[WHAT IS EXPECTED]: Please write out the data below word for word, from its first line through the line containing "scientific name: Microdesmia arborea", with both of those lines included.

[RECORDS SHOWN]:
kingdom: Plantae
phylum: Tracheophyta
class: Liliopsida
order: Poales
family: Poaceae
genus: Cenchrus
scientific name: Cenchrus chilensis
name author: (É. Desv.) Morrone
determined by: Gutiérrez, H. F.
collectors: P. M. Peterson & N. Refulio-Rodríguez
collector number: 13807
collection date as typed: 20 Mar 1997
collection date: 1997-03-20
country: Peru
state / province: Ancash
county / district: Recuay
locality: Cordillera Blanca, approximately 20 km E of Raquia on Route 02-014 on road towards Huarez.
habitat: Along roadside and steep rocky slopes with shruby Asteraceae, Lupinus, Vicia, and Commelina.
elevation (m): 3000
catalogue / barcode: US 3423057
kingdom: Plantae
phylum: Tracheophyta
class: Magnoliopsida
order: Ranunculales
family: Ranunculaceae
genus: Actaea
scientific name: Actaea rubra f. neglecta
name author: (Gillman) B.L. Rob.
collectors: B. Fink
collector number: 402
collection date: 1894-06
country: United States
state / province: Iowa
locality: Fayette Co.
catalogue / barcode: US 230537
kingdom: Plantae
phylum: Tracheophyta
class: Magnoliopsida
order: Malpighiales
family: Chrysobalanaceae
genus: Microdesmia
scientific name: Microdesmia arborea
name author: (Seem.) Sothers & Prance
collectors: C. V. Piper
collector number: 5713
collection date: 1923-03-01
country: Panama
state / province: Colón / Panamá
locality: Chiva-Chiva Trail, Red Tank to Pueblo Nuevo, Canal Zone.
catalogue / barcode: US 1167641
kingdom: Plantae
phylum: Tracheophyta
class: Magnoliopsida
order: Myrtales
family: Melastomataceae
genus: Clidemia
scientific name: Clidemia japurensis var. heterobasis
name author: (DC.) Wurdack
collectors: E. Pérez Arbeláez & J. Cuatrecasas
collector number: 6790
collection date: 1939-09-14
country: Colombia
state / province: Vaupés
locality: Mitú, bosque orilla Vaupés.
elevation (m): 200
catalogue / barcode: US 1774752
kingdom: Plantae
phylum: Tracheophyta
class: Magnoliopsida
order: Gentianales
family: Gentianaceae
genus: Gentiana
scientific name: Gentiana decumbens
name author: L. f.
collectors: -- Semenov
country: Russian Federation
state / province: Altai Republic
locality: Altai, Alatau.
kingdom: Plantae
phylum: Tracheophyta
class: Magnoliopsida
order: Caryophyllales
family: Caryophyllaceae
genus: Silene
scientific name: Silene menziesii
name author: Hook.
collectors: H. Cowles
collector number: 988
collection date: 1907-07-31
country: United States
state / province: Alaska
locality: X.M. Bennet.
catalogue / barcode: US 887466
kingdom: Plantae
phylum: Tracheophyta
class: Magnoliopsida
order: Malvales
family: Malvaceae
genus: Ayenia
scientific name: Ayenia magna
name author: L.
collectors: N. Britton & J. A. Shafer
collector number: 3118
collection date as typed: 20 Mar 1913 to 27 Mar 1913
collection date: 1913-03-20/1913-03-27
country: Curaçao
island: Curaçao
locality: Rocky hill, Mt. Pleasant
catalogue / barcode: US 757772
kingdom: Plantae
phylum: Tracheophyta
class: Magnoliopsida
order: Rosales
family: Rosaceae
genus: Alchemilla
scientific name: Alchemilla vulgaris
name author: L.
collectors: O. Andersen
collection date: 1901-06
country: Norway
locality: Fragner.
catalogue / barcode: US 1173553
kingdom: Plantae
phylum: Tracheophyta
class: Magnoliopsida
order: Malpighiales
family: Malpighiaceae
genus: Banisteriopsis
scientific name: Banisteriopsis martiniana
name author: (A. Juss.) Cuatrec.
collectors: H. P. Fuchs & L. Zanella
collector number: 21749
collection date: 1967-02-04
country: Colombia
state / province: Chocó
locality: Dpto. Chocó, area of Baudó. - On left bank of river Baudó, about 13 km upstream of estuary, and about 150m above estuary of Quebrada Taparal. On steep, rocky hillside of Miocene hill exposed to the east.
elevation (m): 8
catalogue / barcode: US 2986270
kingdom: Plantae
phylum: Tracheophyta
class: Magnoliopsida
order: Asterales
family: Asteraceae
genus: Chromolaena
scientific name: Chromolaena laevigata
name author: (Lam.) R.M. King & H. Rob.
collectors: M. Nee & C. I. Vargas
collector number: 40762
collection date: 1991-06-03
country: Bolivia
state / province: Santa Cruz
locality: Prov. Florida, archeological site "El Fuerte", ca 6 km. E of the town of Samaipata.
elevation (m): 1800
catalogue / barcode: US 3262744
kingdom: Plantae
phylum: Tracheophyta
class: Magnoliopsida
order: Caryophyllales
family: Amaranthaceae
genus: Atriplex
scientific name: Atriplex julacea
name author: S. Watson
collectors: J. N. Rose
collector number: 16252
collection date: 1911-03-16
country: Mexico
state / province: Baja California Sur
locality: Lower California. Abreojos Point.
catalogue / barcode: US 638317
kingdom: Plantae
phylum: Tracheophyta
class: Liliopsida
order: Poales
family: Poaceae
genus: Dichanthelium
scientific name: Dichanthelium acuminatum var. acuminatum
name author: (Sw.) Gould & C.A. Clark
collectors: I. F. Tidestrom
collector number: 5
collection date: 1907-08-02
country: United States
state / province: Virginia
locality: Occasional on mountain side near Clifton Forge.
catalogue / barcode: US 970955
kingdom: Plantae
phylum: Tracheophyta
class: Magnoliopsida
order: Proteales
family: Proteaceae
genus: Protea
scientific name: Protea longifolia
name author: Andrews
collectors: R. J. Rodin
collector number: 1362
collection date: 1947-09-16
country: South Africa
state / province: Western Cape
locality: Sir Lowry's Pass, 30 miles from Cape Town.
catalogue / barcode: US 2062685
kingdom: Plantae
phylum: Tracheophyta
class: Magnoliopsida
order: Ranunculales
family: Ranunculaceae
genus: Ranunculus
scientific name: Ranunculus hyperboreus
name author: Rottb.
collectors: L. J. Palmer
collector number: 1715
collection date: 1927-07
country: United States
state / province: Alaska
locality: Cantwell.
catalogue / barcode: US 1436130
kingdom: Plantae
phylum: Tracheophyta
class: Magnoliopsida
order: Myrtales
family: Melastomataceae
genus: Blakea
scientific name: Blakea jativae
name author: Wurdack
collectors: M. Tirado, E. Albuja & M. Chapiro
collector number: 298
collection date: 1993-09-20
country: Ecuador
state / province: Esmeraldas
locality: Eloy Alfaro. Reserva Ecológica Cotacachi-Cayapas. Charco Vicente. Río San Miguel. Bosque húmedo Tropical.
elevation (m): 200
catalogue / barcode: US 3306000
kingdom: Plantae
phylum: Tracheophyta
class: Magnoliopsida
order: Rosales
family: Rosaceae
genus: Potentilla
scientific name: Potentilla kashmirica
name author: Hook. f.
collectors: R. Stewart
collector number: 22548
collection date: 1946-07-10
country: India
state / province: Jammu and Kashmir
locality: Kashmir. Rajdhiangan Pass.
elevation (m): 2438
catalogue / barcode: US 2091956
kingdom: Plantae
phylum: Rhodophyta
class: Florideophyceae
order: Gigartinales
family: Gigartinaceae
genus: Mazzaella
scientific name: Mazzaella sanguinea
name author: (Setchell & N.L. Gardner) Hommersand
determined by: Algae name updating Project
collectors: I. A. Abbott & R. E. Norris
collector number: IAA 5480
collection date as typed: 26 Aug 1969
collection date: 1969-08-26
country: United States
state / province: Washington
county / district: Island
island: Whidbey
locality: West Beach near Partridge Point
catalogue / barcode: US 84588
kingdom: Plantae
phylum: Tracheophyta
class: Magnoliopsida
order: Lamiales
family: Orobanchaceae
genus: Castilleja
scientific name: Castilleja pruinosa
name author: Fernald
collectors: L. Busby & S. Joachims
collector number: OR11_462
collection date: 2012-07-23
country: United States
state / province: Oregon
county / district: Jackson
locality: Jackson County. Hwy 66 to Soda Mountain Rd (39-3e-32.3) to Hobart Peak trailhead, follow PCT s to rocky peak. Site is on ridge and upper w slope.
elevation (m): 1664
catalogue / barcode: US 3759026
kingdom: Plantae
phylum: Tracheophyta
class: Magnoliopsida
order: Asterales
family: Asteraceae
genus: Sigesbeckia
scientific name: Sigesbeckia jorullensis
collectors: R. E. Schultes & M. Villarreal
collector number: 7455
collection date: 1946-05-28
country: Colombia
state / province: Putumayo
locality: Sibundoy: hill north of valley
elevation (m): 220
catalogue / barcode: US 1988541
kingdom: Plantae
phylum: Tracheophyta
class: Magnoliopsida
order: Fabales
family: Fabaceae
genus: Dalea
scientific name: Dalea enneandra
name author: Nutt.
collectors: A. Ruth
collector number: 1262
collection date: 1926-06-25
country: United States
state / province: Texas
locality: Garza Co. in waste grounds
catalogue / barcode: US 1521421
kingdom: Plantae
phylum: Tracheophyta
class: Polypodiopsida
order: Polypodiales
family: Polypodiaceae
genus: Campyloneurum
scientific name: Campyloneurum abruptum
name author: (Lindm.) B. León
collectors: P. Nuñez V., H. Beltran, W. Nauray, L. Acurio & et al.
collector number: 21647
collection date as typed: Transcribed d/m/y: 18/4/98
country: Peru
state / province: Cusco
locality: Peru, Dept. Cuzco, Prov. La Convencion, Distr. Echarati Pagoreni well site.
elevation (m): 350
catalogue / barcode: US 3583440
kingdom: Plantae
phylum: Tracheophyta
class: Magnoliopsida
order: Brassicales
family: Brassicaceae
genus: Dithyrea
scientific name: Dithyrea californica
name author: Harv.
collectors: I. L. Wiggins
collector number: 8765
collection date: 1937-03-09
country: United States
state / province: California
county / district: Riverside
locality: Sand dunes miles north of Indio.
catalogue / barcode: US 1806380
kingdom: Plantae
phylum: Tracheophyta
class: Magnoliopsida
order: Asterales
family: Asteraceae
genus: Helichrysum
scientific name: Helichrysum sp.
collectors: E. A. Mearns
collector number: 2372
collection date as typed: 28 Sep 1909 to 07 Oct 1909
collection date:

[ANSWER TO THIS TASK]:
kingdom: Plantae
phylum: Tracheophyta
class: Liliopsida
order: Poales
family: Poaceae
genus: Cenchrus
scientific name: Cenchrus chilensis
name author: (É. Desv.) Morrone
determined by: Gutiérrez, H. F.
collectors: P. M. Peterson & N. Refulio-Rodríguez
collector number: 13807
collection date as typed: 20 Mar 1997
collection date: 1997-03-20
country: Peru
state / province: Ancash
county / district: Recuay
locality: Cordillera Blanca, approximately 20 km E of Raquia on Route 02-014 on road towards Huarez.
habitat: Along roadside and steep rocky slopes with shruby Asteraceae, Lupinus, Vicia, and Commelina.
elevation (m): 3000
catalogue / barcode: US 3423057
kingdom: Plantae
phylum: Tracheophyta
class: Magnoliopsida
order: Ranunculales
family: Ranunculaceae
genus: Actaea
scientific name: Actaea rubra f. neglecta
name author: (Gillman) B.L. Rob.
collectors: B. Fink
collector number: 402
collection date: 1894-06
country: United States
state / province: Iowa
locality: Fayette Co.
catalogue / barcode: US 230537
kingdom: Plantae
phylum: Tracheophyta
class: Magnoliopsida
order: Malpighiales
family: Chrysobalanaceae
genus: Microdesmia
scientific name: Microdesmia arborea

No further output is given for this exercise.